- **Entries supplied**
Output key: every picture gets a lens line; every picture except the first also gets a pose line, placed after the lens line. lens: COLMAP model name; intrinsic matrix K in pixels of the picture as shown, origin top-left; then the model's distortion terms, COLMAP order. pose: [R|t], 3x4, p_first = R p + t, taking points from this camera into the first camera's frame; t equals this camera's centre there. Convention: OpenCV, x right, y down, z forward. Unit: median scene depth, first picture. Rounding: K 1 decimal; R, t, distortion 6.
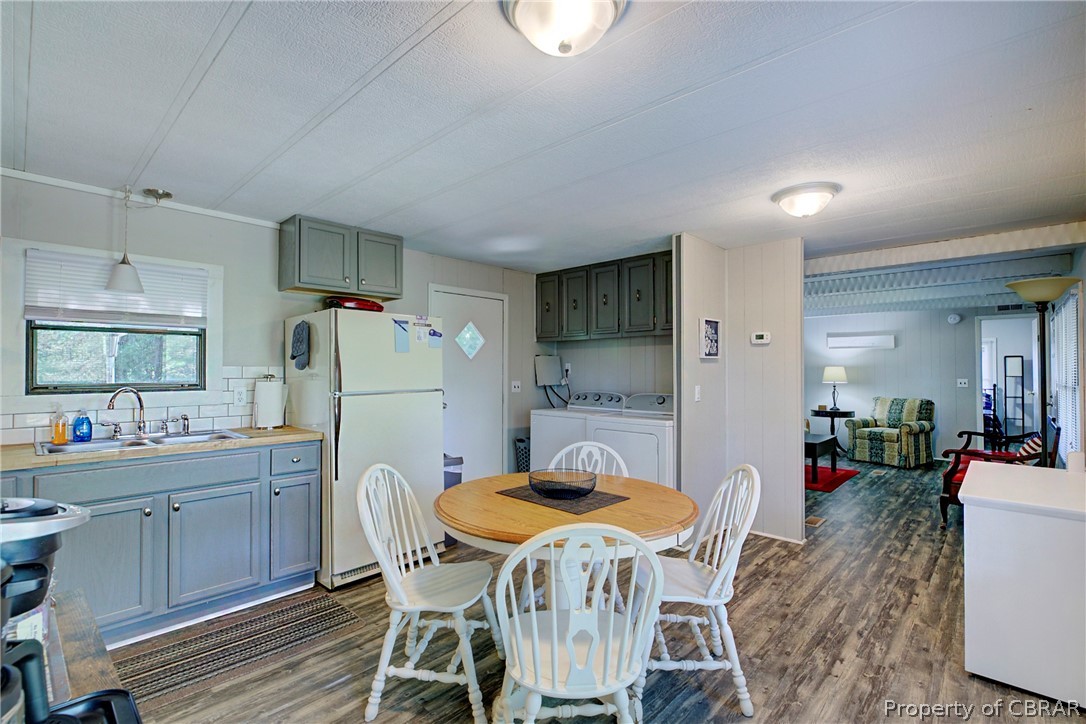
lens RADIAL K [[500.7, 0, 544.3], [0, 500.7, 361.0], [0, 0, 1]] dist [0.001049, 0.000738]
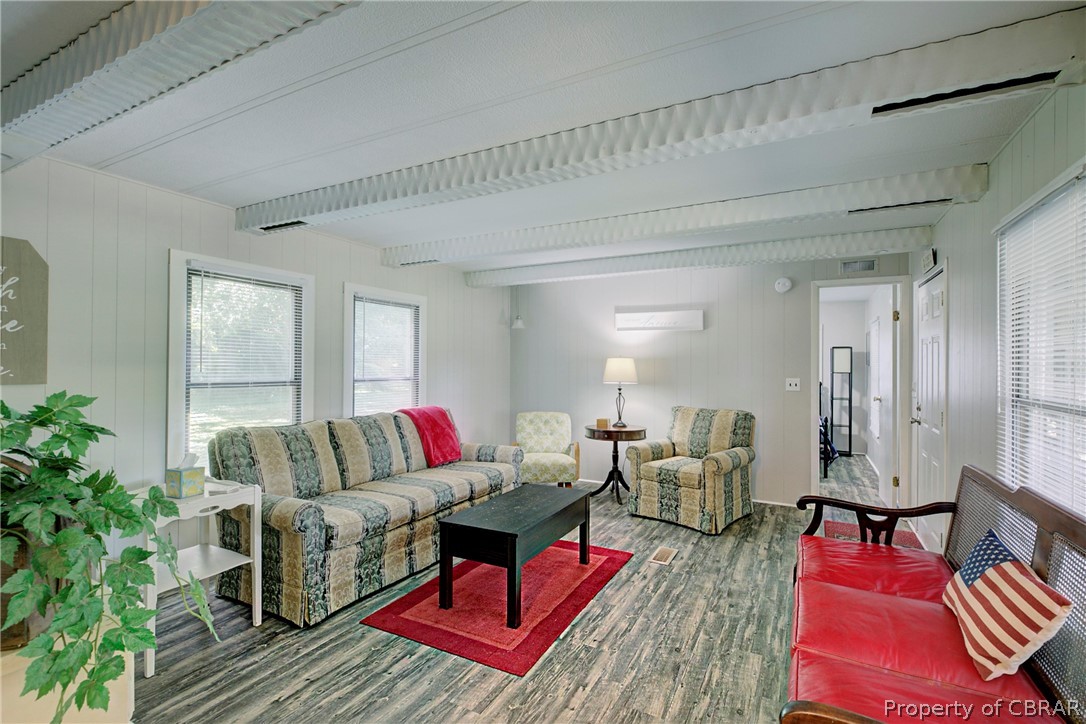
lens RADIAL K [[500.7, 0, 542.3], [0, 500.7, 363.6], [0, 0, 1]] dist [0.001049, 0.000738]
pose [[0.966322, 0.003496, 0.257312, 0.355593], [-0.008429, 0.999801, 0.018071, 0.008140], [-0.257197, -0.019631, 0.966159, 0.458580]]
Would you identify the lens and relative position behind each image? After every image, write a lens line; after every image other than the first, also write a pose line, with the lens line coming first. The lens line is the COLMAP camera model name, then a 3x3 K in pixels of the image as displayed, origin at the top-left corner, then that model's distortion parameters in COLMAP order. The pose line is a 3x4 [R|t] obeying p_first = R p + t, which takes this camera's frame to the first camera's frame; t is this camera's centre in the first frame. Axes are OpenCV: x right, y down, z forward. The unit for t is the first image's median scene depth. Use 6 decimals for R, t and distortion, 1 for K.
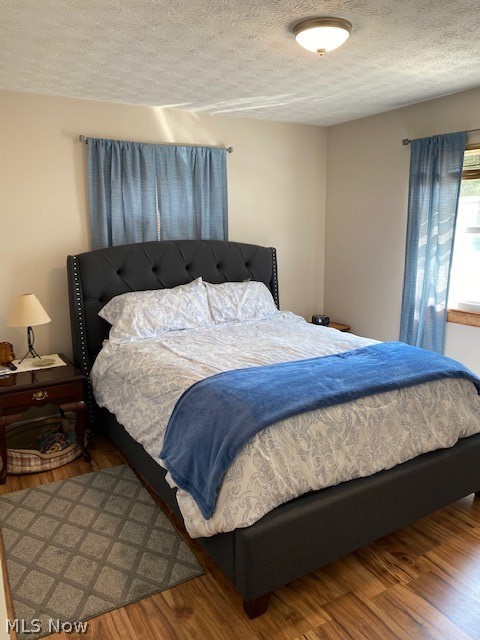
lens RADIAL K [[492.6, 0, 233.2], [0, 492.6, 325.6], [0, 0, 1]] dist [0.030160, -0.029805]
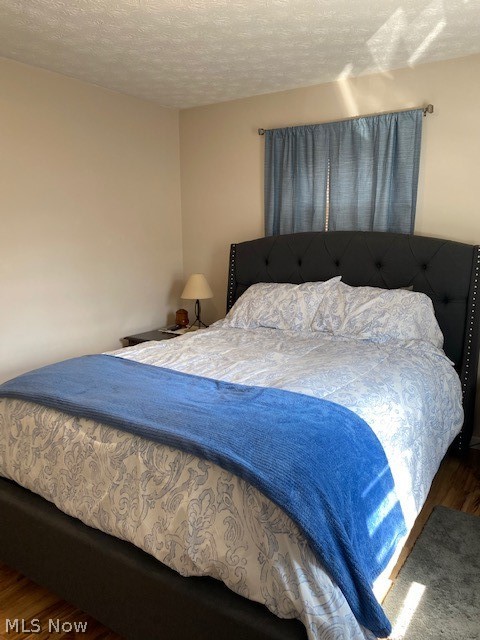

- **Task details**
Reproduce the listing word for word, starting at its beginning and ending at the line that contains "361.0], [0, 0, 1]] dist [0.001049, 0.000738]", with both ends included. Omit the pictures from your copy.

- **Solved problem**
Output key: every picture gets a lens line; every picture except the first also gets a pose line, placed after the lens line. lens: COLMAP model name; intrinsic matrix K in pixels of the picture as shown, origin top-left; then the model's distortion terms, COLMAP order. pose: [R|t], 3x4, p_first = R p + t, taking points from this camera into the first camera's frame; t equals this camera's centre there. Convention: OpenCV, x right, y down, z forward. Unit: median scene depth, first picture. Rounding: K 1 decimal; R, t, distortion 6.
lens RADIAL K [[500.7, 0, 544.3], [0, 500.7, 361.0], [0, 0, 1]] dist [0.001049, 0.000738]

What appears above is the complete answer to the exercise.